The International Energy Agency projects that, when the European embargo on Iranian oil goes into effect in July, Iran's oil sales could drop by 50 percent, to levels not seen since the Iran-Iraq war. That would certainly get the attention of Iran's supreme leader, Ayatollah Ali Khamenei.
And Republicans can push President Obama further. They should call on him to take a bold step and declare the entire Iranian energy sector a "zone of primary proliferation concern," with which no legitimate international firm should do business.
There is a precedent: United Nations Security Council Resolution 1929, passed in 2010 with the support of Russia and China, explicitly notes a "potential connection" between Iranian oil and gas revenues and "the funding of its proliferation-sensitive nuclear activities."
In 2011, the Obama administration declared Iran's entire financial sector a money-laundering threat, laying the groundwork for sanctions against Iran's central bank.
Blacklisting Iran's entire energy sector would reduce the number of companies willing to trade in Iranian oil and natural gas, thus forcing Iran to reduce its prices for whatever it can still sell.
Republicans may not like it, but President Obama should also grant China a formal exception to the sanctions, allowing it to buy as much Iranian oil as it wants so long as it continues to extract major price discounts, which reportedly are now around $20 per barrel. Chinese oil traders could be counted on to push ruthlessly for these discounts. That's about as responsible a stakeholder as Beijing will ever be when it comes to sanctioning Iran.
This approach would calm markets by permitting some Iranian oil to flow, while turning the rest into a distressed asset. It's a win-win scenario; it doesn't reduce the amount of oil available on world markets but it denies Iran's leaders the revenue they badly need.
To calm nervous allies, America should also grant an exemption from sanctions to refineries, shippers and traders from countries that the administration has permitted to keep buying Iranian oil. (That exemption is currently only granted to those countries' financial institutions.)
If aggressively enforced, these sanctions would discourage most foreign companies from investing in Iran's energy sector, or having any other dealings with Iranian energy companies, further shrinking Iranian oil and natural gas production and providing the remaining foreign companies with greater leverage to extract major price concessions from Tehran.
This policy should attract significant bipartisan support in the House and Senate. And if Obama pursues it, Congress will likely be forced to have his back since they have already demanded tougher sanctions.
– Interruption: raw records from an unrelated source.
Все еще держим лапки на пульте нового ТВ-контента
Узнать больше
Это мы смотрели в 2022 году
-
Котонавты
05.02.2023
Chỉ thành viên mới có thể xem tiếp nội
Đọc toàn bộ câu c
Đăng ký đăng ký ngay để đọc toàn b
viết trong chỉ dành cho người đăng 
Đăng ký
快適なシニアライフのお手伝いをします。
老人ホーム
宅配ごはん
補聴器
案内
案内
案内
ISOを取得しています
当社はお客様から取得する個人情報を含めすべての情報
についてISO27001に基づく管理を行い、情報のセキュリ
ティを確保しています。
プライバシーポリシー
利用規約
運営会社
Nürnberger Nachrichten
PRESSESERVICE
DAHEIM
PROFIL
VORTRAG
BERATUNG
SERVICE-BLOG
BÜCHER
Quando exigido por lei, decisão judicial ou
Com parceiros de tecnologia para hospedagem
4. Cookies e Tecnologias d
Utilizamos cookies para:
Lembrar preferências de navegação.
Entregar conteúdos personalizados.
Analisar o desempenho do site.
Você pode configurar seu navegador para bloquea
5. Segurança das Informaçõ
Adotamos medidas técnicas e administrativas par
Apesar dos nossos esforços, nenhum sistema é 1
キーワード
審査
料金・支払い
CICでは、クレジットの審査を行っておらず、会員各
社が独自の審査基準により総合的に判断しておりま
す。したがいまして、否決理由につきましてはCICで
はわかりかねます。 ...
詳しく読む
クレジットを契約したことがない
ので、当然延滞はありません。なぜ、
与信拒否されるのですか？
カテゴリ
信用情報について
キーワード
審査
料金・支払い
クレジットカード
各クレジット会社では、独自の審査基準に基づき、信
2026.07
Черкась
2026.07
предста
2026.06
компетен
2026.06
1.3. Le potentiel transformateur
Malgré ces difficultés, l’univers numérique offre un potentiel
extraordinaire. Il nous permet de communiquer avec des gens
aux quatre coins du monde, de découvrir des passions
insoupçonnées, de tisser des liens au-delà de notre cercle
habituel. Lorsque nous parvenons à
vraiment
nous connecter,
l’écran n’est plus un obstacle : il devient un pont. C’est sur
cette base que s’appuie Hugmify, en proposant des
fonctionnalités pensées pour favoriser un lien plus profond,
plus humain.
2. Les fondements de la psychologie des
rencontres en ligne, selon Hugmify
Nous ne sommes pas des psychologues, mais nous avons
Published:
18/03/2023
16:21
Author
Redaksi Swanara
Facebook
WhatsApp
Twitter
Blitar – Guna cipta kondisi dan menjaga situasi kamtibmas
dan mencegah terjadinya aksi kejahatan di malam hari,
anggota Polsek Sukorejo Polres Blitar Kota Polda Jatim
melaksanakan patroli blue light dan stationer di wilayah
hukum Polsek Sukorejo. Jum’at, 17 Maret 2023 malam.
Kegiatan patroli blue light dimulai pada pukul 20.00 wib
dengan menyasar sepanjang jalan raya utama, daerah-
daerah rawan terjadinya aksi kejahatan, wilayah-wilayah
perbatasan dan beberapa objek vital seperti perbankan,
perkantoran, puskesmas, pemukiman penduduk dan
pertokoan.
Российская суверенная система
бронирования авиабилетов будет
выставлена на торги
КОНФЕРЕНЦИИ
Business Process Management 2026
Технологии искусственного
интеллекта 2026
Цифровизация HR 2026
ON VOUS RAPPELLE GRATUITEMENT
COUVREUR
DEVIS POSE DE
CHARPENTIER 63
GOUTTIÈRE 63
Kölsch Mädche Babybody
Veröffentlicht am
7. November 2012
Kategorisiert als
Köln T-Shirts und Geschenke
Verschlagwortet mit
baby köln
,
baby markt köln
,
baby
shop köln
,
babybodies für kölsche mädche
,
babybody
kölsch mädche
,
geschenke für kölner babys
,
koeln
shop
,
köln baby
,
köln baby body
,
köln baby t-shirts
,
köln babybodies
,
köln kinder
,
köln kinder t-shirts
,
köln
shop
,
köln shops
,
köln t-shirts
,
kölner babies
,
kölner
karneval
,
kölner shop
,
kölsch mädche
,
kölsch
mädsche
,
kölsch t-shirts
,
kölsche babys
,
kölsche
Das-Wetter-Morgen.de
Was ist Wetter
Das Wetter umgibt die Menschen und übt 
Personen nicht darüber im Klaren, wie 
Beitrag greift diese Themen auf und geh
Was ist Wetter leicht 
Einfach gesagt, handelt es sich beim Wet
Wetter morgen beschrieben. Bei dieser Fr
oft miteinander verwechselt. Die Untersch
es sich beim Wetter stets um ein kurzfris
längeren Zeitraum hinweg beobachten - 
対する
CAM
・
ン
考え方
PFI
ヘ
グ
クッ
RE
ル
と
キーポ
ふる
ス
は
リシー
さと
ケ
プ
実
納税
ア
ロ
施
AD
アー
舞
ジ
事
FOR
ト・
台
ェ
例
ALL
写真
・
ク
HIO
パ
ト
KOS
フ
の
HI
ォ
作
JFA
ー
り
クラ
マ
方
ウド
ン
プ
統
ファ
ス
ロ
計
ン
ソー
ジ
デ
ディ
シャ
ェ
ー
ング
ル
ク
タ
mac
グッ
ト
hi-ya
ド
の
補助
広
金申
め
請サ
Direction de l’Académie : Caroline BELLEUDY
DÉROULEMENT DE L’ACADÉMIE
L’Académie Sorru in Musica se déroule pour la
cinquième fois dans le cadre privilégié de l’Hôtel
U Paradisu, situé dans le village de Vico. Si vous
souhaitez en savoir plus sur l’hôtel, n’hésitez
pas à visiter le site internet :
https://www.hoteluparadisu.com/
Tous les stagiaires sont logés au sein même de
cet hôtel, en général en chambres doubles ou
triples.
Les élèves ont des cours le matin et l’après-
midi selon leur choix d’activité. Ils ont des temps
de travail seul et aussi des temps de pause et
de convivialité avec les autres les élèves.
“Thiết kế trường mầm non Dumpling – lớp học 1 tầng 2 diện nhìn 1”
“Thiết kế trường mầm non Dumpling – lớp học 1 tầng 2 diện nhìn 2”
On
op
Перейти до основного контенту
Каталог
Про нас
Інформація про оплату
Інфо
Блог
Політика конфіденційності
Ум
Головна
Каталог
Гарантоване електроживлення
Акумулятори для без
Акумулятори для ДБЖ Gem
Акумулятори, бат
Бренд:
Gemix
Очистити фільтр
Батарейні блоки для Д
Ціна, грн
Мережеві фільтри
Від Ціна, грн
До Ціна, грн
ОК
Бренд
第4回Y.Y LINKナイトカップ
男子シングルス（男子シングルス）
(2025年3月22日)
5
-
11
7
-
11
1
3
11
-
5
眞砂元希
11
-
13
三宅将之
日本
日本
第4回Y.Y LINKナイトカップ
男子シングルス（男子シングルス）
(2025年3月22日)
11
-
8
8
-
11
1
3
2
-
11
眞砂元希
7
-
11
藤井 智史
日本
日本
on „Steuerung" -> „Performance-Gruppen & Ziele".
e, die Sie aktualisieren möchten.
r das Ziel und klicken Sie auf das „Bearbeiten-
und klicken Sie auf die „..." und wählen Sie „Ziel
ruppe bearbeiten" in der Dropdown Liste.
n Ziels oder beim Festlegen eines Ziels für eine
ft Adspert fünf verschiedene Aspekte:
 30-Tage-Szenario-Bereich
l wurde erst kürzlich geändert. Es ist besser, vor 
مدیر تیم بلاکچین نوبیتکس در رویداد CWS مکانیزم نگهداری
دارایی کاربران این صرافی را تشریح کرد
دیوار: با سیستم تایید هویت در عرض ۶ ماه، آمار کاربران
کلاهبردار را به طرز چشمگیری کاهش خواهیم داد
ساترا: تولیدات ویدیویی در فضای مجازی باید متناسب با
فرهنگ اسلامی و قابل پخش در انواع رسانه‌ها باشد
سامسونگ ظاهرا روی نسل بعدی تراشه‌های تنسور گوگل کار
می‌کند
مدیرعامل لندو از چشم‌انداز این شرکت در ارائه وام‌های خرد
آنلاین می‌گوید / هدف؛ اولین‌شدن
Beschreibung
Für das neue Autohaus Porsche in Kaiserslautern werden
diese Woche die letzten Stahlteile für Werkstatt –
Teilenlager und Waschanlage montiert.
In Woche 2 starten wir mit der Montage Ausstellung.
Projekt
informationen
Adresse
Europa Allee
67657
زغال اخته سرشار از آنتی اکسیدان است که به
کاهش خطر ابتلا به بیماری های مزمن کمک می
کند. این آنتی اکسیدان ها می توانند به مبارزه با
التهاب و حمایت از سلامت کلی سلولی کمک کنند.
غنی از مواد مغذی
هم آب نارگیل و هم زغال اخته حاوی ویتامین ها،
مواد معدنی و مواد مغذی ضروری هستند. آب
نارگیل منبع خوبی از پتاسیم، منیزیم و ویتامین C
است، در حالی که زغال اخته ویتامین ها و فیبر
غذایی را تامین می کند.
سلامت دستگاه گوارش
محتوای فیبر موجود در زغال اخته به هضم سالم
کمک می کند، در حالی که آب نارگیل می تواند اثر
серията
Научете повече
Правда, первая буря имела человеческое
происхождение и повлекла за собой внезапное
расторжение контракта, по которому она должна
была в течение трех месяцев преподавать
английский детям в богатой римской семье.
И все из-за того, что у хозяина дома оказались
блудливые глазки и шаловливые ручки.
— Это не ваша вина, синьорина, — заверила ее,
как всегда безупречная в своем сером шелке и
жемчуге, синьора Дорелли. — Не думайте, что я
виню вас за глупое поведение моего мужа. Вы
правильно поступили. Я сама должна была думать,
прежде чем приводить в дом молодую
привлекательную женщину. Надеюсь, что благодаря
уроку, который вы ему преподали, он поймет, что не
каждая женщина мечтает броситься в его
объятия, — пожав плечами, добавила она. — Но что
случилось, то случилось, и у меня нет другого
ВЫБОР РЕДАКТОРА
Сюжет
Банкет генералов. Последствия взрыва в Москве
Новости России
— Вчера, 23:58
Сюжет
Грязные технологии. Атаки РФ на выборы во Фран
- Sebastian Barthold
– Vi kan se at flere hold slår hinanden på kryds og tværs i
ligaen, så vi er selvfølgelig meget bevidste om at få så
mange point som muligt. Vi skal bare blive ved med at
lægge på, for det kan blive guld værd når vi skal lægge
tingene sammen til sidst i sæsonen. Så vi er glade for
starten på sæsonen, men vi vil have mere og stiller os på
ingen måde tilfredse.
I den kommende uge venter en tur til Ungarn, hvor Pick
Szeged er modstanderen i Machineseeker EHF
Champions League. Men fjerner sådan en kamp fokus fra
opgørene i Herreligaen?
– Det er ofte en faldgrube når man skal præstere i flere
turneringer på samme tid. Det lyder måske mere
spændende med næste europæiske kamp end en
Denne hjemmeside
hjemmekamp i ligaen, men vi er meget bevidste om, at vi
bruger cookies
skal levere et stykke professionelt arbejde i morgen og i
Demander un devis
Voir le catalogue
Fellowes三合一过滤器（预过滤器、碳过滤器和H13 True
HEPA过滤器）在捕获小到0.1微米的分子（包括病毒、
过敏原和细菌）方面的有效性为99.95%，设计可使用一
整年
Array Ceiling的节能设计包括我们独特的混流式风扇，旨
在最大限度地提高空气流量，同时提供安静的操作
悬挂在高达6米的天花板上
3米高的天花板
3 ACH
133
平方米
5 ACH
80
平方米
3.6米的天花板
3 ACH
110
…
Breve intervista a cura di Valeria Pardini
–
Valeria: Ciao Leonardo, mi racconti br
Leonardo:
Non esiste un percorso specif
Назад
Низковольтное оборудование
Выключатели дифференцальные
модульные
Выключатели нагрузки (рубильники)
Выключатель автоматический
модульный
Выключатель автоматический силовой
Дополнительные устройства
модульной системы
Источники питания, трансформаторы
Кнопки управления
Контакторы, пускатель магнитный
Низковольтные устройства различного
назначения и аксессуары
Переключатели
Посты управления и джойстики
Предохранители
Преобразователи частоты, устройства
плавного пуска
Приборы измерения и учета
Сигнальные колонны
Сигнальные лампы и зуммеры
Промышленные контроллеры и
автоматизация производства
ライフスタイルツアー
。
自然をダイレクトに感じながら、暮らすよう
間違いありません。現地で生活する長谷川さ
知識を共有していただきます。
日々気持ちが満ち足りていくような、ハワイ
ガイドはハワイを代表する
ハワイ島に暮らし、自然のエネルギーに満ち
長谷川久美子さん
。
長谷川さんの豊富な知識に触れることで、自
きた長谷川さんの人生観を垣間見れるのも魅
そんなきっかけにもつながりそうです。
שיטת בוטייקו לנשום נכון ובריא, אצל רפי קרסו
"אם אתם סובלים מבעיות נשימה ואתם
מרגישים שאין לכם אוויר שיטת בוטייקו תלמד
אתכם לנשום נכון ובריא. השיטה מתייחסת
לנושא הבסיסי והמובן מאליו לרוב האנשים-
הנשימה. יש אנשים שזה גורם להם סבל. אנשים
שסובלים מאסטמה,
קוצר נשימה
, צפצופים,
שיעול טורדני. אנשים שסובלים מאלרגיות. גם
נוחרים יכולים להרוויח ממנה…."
We are fast approaching a point when sanctions will no longer be able to stop Iran's nuclear weapons program. As tempting as it may be, Republican candidates should set aside the opportunity to score quick political points and support the president in taking a bold step on sanctions that could destroy Iran's oil wealth. And if Ayatollah Khamenei still refuses to compromise, Republicans and Democrats may find themselves more united in moving beyond sanctions and pursuing a military option.